Longevity is not something you find too often in Lower Greenville restaurants, where “flash in the pan” is much more common. But Daddy Jack’s Lobster and Chowder House had it. Opened in 1993 by East Dallas restaurateurs Jack Chaplin, Cary Ray and Neil Connell, the business lasted a staggering 24 years before it quietly closed in May. The business was built on passion — Chaplin wanted to capture the fresh seafood flavors he loved from New England, which were more unusual to find in Texas at the time. The restaurant was no muss, with simple red-checkered tablecloths and a rich menu of seafood staples.

“I say we’re providing the neighborhood a service: love and lobster,” Ray told the Advocate in 2010.

When neighboring business The Crown and the Harp, owned by the same proprietors,  announced its plans to close, it was clear Daddy Jack’s wouldn’t be too far behind. Their closures open up prime real estate at 1916 and 1914 Greenville, which as of press time had not yet been filled. But for those missing the fresh fishy taste of Daddy Jack’s, here is the restaurant’s original lobster fra diavlo, first published in the Advocate in June 1998.
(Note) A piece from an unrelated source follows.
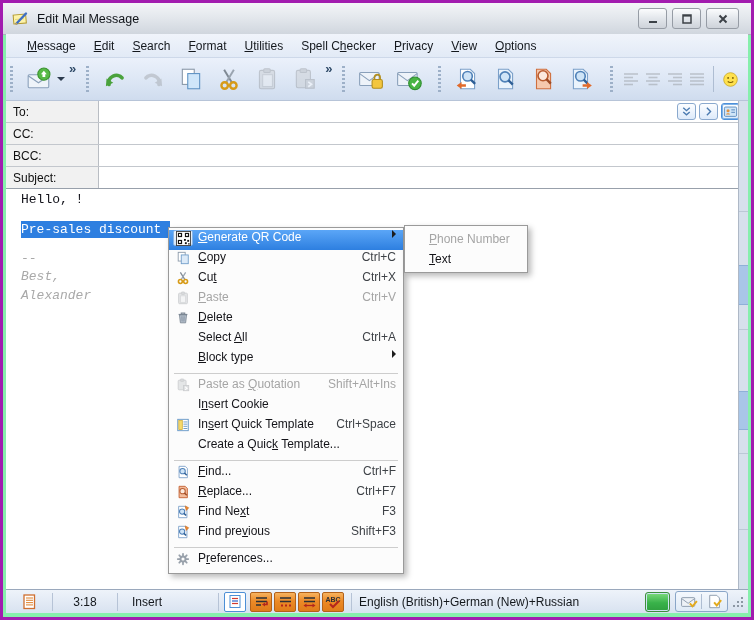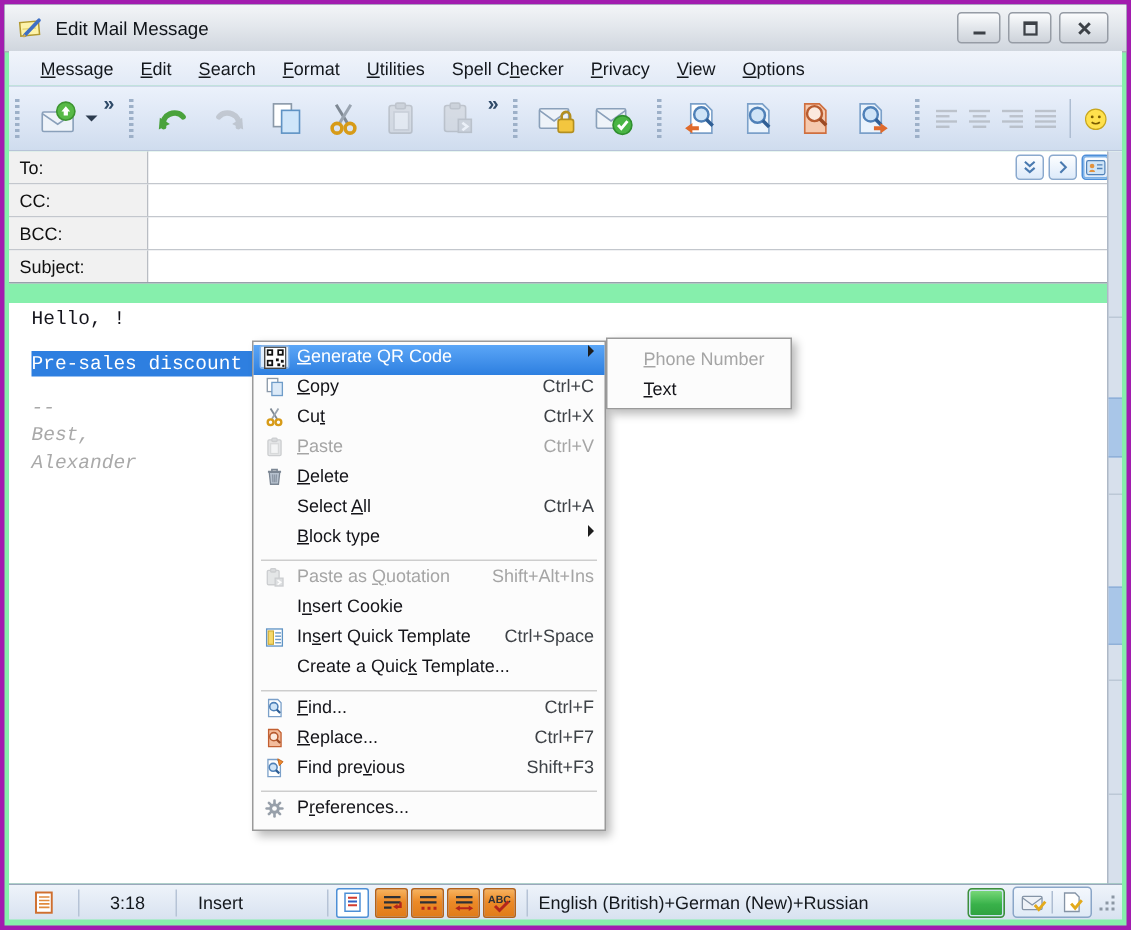"Hello, !" .editor { margin-top: 13px -> none }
Lobster fra diavlo (serves two)

1 cooked lobster (tail split, claws cracked)

8 clams

10 mussels

10 peeled shrimp

4 cups linguini

3 cups marinara sauce

4 tablespoons garlic butter

2 tablespoons red pepper flakes

3 ounces white wine

2 tablespoons chopped garlic

Place 1 tablespoon of garlic butter, chopped garlic and red pepper flakes in sauté pan.

Cook until garlic is slightly browned.

Add all seafood and cook for two minutes.

Add marinara sauce, white wine and remaining garlic butter.

Cook until clams and mussels open, and sauce is very hot.

Serve over linguini and garnish with chopped green onions or chopped parsley.